The relative contributions of dietary fat to VLDL-TG palmitate in both the fed state (observed at midnight, 6 hours after the dinner meal) and the fasting state were similar between LowLF and HighLF groups at baseline, and surprisingly, in the HighLF group after weight loss, the liver appeared to take up chylomicron remnants and recycle the lipid to VLDL at a slightly higher rate (Figure 6). The proportion of fatty acids in VLDL-TG that remained unlabeled after isotope administration was reduced 66% after weight loss (P = 0.003; Figure 6). We interpret this result to be due to lower availability of hepatic-TG stores used for VLDL synthesis. Taken together, the data suggest that when DNL is elevated it exerts an additional lipid burden — it does not displace other fatty acid sources for inclusion into VLDL-TG but instead adds to them by increasing the re-esterification of all sources of lipid. This effect results in hepatic lipid excess and hypertriacylglycerolemia. If correct, this suggests that energy restriction and weight loss–induced reductions in nutrient overload in the liver are associated with (a) peripheral usage of glucose, which would serve to lower liver substrates available for DNL; (b) FFAs being routed away from hepatic storage and toward VLDL secretion; and (c) loss of previously stored hepatic TG, presumably depleted via increased hepatic oxidation.

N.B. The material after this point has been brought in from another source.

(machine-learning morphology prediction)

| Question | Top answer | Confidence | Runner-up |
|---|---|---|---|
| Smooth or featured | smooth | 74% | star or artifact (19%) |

The lack of increase in RaFFA may appear a paradox, because it might seem obvious that a principal way a person can lose body fat is if it comes out of the adipose tissue to be burned by the body. However, in the HighLF group, we estimated that the magnitude of the increase in daily adipose RaFFA needed to produce the observed 5.1 ± 0.8 kg reduction in adipose mass cover 6 months was 70 ± 11 μmol/min. This amount is small compared with the turnover of plasma FFAs (~300–400 μmol/min; Figure 5, A and B), and thus this change may be difficult to detect. Using the calculations of Magkos et al., our sample size should have been sufficient to detect such an increase in RaFFA (42). Another peripheral mechanism that would support loss of adipose depot sizes without a substantial change in RaFFA would be if the dietary treatment reduced adipose-TG synthesis. This mechanism was likely, given the lower insulin concentrations produced by weight loss, which would serve to reduce both intra-adipocyte lipogenic enzymes and lipid clearance to adipose tissue (43).

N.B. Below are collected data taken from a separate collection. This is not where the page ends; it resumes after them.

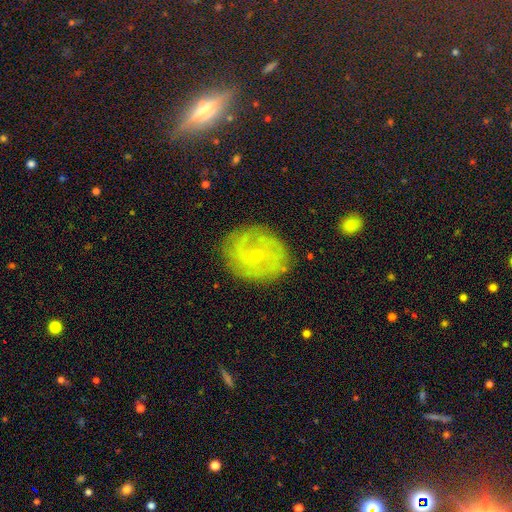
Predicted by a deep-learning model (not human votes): featured or disk 70%, smooth 18%, star or artifact 11%. Down the decision tree: edge-on disk — no (97%); bar — no (62%); spiral arms — yes (88%); spiral arm count — 2 (35%, tied with can't tell); spiral winding — tight (58%); bulge size — small (82%); merging — none (81%).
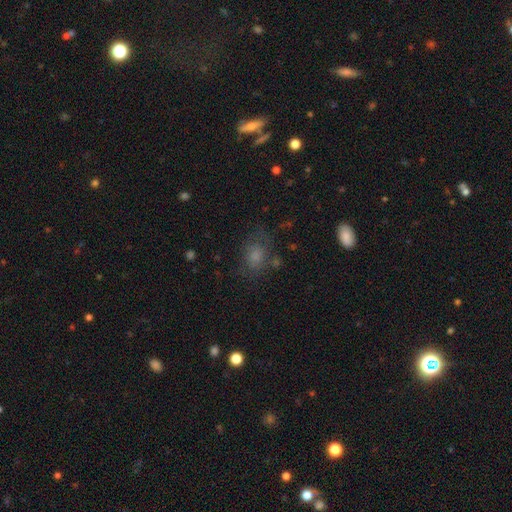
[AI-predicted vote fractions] A smooth galaxy with no disk features (66%) that is in between round and cigar-shaped (60%). Merging: none (60%).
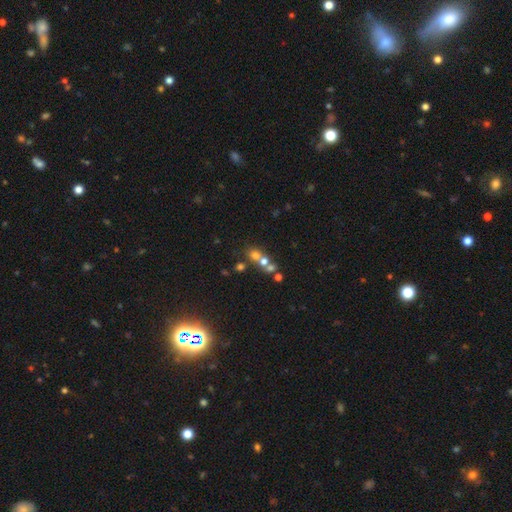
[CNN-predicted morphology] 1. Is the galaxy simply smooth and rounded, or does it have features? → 56% smooth, 22% star or artifact, 22% featured or disk.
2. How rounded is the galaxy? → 77% round, 22% in between, 2% cigar-shaped.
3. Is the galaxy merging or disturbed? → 49% merger, 39% none, 7% minor disturbance, 5% major disturbance.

VLDL kinetics in MASLD and after weight loss. The increased cardiometabolic risk of patients with MASLD is characterized by an atherogenic phenotype (44, 45). Weight loss raised the HighLF subjects’ HDL-cholesterol by 14% (P = 0.045; Supplemental Table 1) and lowered plasma TG by 20% (P = 0.006) and VLDL-TG by 27% (Figure 7A), the latter occurring via a 35% increase in VLDL-TG fractional catabolic rates (Figure 7C). Other investigators have observed a reduction in VLDL-TG fractional clearance rate in individuals with obesity following weight loss via gastric bypass surgery (46) or in women with abdominal obesity on a low-energy diet (47); however, neither publication included measures of IHTG. In the present HighLF group, the magnitude of reductions in IHTG was large in comparison with reductions in VLDL-TG concentrations (Figure 8A). This highlights the fact that IHTG is strongly driven by acute energy restriction (48) whereas plasma lipid concentrations may be more genetically controlled (49, 50). Our data suggest that the ability of the periphery to adapt in a manner that reduces the stress on the liver protects against MASLD. In the fed state, better substrate disposal was evident after dinner in the observed lower levels of insulin needed to maintain glucose concentrations (39, 51, 52). In this scenario, rerouting of nutrients away from the liver, toward peripheral storage and oxidation, reduces hepatic toxicity.

Limitations and future research needs. The primary limitation of this study relates to the nature of investigations using measures of insulin sensitivity and isotopic labeling, which require intensive protocols that typically limit study sample sizes. Labeling of plasma FFAs and DNL is distinct from other work in the literature, which has had a focus on investigating either of these 2 sources separately (25, 46, 47, 53). Fasting VLDL-TG production rate was measured to assess synthesis during a steady state; the sources of VLDL-TG would likely be different if assessed in the fed state. Palmitate was used as the marker for all fatty acids because it is the primary product of DNL, the second most prominent fatty acid in the diet, and one of the main fatty acids in plasma FFAs and VLDL-TG. The contribution of DNL to other fatty acids is variable, and it would not contribute to essential fatty acids like linoleic acid. Therefore, DNL contribution to total fatty acids is challenging to estimate and is likely lower than what is observed for palmitate. For dietary intervention studies, many staff and resources were needed to support subjects and limit dropout rates over long durations (6 months of treatment), and this project had the additional subject burden of measuring nocturnal flux rates. It is slightly unusual that the weight loss trajectories of both groups remained nearly linear over the 6-month investigation, rather than falling precipitously at the beginning and slowing toward the end. The continued rate of weight loss was due to the dietitian emphasizing progressively greater reductions in food intake throughout the study. The final 3 weeks during post–weight loss testing, body weight was held steady to achieve a consistent metabolic state at the follow-up admission. Although longer than some intervention studies, the duration of 6 months for weight loss may not have been long enough to cause all subjects to reach IHTG levels below 5.5%.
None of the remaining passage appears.